A ComRes poll last week found that only 16 per cent of voters "trust" Osborne to "see the country through the current economic situation". Yet the Chancellor is completely secure.

Unlike any relationship between Prime Minister and Chancellor since Margaret Thatcher started to suspect that Nigel Lawson was trying to "buck the market" in the mid-1980s, that between Cameron and Osborne is solid. Considering the scale of the economic crisis, the degree to which they are united on the policy of cutting the deficit is even more remarkable. With the single important exception of the decision to cut the top rate of income tax from 50p in the pound (Cameron and Nick Clegg united against Osborne to cut it to 45p rather than 40p at the last moment), they have been as one.

Partly, this is because Osborne accepts the Prime Minister's authority more readily than did most of his recent predecessors. For civil servants whose formative experiences were those of the Blair-Brown years, that was one of the most notable changes of the coalition. This is, in turn, partly the product of two parties working together in government – the division that matters is that between Cameron and his Liberal Democrat deputy. That tends to push Cameron and Osborne together.

The main reason for Cameron and Osborne's closeness, however, is their determination to learn from recent history, and the threat posed to governments by dissension between Nos 10 and 11 Downing Street. Cameron saw it from the inside as special adviser to Norman Lamont when the latter fell out with John Major. Osborne saw it in opposition as an adviser to William Hague when he fell out with his shadow chancellor, Michael Portillo. But mostly they saw it from the other side in the central enmity of the New Labour years between Tony Blair and Gordon Brown.

We would know if there were ideological differences between Prime Minister and Chancellor, or if Osborne were manoeuvring for the top job. No doubt Osborne is irritated by media speculation about Boris Johnson's ambitions, but he has more pressing things to worry about. Nor does he need to come out with such colourful denials of leadership ambitions as Michael Gove did last week, offering on live television to "sign a piece of parchment in my blood saying I don't want to be prime minister". Cameron and Osborne have seen what the Blair-Brown rivalry did to government, and vowed never to repeat it.

What a contrast with Labour, which seems to have replicated the dysfunctional relationship in new, convoluted ways. Ed Miliband and Ed Balls have been getting on particularly badly recently, although each has long found the other trying. Miliband was desperate not to have his intellectually confident former colleague as his shadow chancellor, until he was forced to concede by Alan Johnson's unexpected resignation.

Whereas there has been plenty of media noise about the tenuousness of Osborne's grip on his job, which overlooks the strength of his relationship with Cameron, there has been hardly a whisper of the discord between the Eds. This may be because Labour's policy-making has hardly begun. In May, the policy review started again with another blank sheet of paper when Miliband appointed Jon Cruddas to oversee it. But the paper cannot be kept blank for another two years, and the tensions at the top of the party are likely to become better known.

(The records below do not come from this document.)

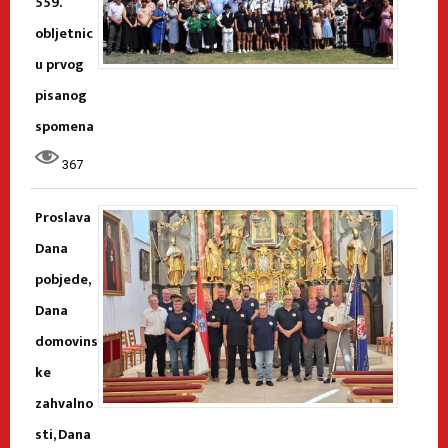
559.
obljetnic
u prvog
pisanog
spomena
367
Proslava
Dana
pobjede,
Dana
domovins
ke
zahvalno
sti, Dana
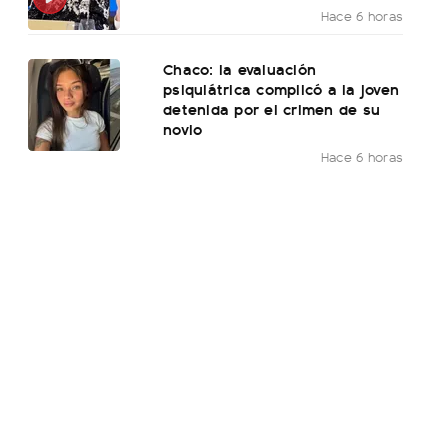
Hace 6 horas
Chaco: la evaluación
psiquiátrica complicó a la joven
detenida por el crimen de su
novio
Hace 6 horas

The silly season speculation that Cameron might move Osborne in the reshuffle could not be more wrong, then. However unpopular the Chancellor might be, however far off course his forecasts, Cameron will stand by him. Labour should worry that, at some point over the next two-and-a-half years, the British economy will bounce back and the coalition's policy of fiscal responsibility will seem vindicated. And they ought to worry more about the differences of personality and outlook between their leader and the man regarded by many of the party's power-brokers as the real leader. The Eds' relationship could have more bearing on the outcome of the next election than the unusually strong one, in historical terms, between Cameron and Osborne.

As so often in politics, it is the dog that hasn't barked that is more important than the ones that make the most noise.